**Task description**
I would like every entry below written out exactly.

**Data for this task**
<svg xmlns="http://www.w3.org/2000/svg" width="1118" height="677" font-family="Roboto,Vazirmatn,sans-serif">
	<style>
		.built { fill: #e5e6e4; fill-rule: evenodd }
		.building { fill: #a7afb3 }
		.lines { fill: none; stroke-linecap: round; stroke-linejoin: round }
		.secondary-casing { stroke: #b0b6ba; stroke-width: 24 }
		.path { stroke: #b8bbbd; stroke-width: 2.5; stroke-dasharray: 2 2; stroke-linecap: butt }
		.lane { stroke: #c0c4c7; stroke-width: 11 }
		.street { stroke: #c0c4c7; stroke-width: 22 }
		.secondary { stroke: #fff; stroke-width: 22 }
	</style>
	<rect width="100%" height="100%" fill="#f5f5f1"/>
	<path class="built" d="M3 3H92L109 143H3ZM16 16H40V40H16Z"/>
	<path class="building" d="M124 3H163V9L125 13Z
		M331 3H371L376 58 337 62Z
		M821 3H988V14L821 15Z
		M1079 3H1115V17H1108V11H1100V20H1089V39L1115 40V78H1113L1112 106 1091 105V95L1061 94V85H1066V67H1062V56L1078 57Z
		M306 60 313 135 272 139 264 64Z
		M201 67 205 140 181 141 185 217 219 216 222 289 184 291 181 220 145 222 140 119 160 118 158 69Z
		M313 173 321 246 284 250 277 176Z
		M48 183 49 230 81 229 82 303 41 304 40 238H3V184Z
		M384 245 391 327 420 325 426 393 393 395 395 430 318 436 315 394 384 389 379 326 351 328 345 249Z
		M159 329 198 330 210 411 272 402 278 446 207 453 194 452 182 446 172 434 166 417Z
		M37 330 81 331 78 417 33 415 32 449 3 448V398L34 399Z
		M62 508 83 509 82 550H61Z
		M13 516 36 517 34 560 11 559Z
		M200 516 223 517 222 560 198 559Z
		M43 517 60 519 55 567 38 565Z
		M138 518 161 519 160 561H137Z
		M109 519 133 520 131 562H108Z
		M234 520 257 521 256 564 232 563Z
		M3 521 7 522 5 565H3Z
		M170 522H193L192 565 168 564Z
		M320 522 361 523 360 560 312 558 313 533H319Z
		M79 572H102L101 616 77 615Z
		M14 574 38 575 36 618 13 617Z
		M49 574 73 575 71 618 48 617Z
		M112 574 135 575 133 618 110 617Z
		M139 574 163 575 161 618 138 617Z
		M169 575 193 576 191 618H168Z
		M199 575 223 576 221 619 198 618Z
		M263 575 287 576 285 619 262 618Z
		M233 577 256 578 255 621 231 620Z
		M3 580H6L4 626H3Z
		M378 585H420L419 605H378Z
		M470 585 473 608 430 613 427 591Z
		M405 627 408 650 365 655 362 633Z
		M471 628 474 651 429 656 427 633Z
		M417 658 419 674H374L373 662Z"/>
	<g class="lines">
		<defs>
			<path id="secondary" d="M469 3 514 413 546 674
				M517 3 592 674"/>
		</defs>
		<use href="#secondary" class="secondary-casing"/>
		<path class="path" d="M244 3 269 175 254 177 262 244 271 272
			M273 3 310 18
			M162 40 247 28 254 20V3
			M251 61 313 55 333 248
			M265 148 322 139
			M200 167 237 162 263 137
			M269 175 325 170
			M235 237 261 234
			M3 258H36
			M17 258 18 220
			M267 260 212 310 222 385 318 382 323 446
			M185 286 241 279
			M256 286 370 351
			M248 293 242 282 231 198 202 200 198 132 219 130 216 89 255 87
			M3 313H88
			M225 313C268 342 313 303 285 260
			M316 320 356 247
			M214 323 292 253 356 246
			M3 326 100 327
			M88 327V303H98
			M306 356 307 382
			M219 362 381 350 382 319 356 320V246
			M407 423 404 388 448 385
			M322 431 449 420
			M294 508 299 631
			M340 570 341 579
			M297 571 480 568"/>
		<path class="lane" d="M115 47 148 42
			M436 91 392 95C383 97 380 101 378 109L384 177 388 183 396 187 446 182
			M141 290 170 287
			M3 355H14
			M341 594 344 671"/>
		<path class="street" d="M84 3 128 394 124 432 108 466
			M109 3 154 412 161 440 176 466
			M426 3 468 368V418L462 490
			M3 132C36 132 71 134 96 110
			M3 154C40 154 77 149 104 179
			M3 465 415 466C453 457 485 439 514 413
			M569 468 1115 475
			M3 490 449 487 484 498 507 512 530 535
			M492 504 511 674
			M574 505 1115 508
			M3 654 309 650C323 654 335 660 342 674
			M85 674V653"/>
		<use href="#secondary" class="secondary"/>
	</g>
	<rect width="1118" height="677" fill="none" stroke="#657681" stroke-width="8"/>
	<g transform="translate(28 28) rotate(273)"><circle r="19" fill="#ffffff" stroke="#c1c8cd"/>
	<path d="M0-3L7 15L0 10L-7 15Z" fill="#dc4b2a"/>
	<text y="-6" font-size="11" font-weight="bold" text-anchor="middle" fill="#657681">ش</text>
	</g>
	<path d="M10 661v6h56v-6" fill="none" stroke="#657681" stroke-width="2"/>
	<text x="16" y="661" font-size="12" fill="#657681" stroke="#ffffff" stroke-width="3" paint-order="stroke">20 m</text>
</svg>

**Task solution**
<svg xmlns="http://www.w3.org/2000/svg" width="1118" height="677" font-family="Roboto,Vazirmatn,sans-serif">
	<style>
		.built { fill: #e5e6e4; fill-rule: evenodd }
		.building { fill: #a7afb3 }
		.lines { fill: none; stroke-linecap: round; stroke-linejoin: round }
		.secondary-casing { stroke: #b0b6ba; stroke-width: 24 }
		.path { stroke: #b8bbbd; stroke-width: 2.5; stroke-dasharray: 2 2; stroke-linecap: butt }
		.lane { stroke: #c0c4c7; stroke-width: 11 }
		.street { stroke: #c0c4c7; stroke-width: 22 }
		.secondary { stroke: #fff; stroke-width: 22 }
	</style>
	<rect width="100%" height="100%" fill="#f5f5f1"/>
	<path class="built" d="M3 3H92L109 143H3ZM16 16H40V40H16Z"/>
	<path class="building" d="M124 3H163V9L125 13Z
		M331 3H371L376 58 337 62Z
		M821 3H988V14L821 15Z
		M1079 3H1115V17H1108V11H1100V20H1089V39L1115 40V78H1113L1112 106 1091 105V95L1061 94V85H1066V67H1062V56L1078 57Z
		M306 60 313 135 272 139 264 64Z
		M201 67 205 140 181 141 185 217 219 216 222 289 184 291 181 220 145 222 140 119 160 118 158 69Z
		M313 173 321 246 284 250 277 176Z
		M48 183 49 230 81 229 82 303 41 304 40 238H3V184Z
		M384 245 391 327 420 325 426 393 393 395 395 430 318 436 315 394 384 389 379 326 351 328 345 249Z
		M159 329 198 330 210 411 272 402 278 446 207 453 194 452 182 446 172 434 166 417Z
		M37 330 81 331 78 417 33 415 32 449 3 448V398L34 399Z
		M62 508 83 509 82 550H61Z
		M13 516 36 517 34 560 11 559Z
		M200 516 223 517 222 560 198 559Z
		M43 517 60 519 55 567 38 565Z
		M138 518 161 519 160 561H137Z
		M109 519 133 520 131 562H108Z
		M234 520 257 521 256 564 232 563Z
		M3 521 7 522 5 565H3Z
		M170 522H193L192 565 168 564Z
		M320 522 361 523 360 560 312 558 313 533H319Z
		M79 572H102L101 616 77 615Z
		M14 574 38 575 36 618 13 617Z
		M49 574 73 575 71 618 48 617Z
		M112 574 135 575 133 618 110 617Z
		M139 574 163 575 161 618 138 617Z
		M169 575 193 576 191 618H168Z
		M199 575 223 576 221 619 198 618Z
		M263 575 287 576 285 619 262 618Z
		M233 577 256 578 255 621 231 620Z
		M3 580H6L4 626H3Z
		M378 585H420L419 605H378Z
		M470 585 473 608 430 613 427 591Z
		M405 627 408 650 365 655 362 633Z
		M471 628 474 651 429 656 427 633Z
		M417 658 419 674H374L373 662Z"/>
	<g class="lines">
		<defs>
			<path id="secondary" d="M469 3 514 413 546 674
				M517 3 592 674"/>
		</defs>
		<use href="#secondary" class="secondary-casing"/>
		<path class="path" d="M244 3 269 175 254 177 262 244 271 272
			M273 3 310 18
			M162 40 247 28 254 20V3
			M251 61 313 55 333 248
			M265 148 322 139
			M200 167 237 162 263 137
			M269 175 325 170
			M235 237 261 234
			M3 258H36
			M17 258 18 220
			M267 260 212 310 222 385 318 382 323 446
			M185 286 241 279
			M256 286 370 351
			M248 293 242 282 231 198 202 200 198 132 219 130 216 89 255 87
			M3 313H88
			M225 313C268 342 313 303 285 260
			M316 320 356 247
			M214 323 292 253 356 246
			M3 326 100 327
			M88 327V303H98
			M306 356 307 382
			M219 362 381 350 382 319 356 320V246
			M407 423 404 388 448 385
			M322 431 449 420
			M294 508 299 631
			M340 570 341 579
			M297 571 480 568"/>
		<path class="lane" d="M115 47 148 42
			M436 91 392 95C383 97 380 101 378 109L384 177 388 183 396 187 446 182
			M141 290 170 287
			M3 355H14
			M341 594 344 671"/>
		<path class="street" d="M84 3 128 394 124 432 108 466
			M109 3 154 412 161 440 176 466
			M426 3 468 368V418L462 490
			M3 132C36 132 71 134 96 110
			M3 154C40 154 77 149 104 179
			M3 465 415 466C453 457 485 439 514 413
			M569 468 1115 475
			M3 490 449 487 484 498 507 512 530 535
			M492 504 511 674
			M574 505 1115 508
			M3 654 309 650C323 654 335 660 342 674
			M85 674V653"/>
		<use href="#secondary" class="secondary"/>
	</g>
	<rect width="1118" height="677" fill="none" stroke="#657681" stroke-width="8"/>
	<g transform="translate(28 28) rotate(273)"><circle r="19" fill="#ffffff" stroke="#c1c8cd"/>
	<path d="M0-3L7 15L0 10L-7 15Z" fill="#dc4b2a"/>
	<text y="-6" font-size="11" font-weight="bold" text-anchor="middle" fill="#657681">ش</text>
	</g>
	<path d="M10 661v6h56v-6" fill="none" stroke="#657681" stroke-width="2"/>
	<text x="16" y="661" font-size="12" fill="#657681" stroke="#ffffff" stroke-width="3" paint-order="stroke">20 m</text>
</svg>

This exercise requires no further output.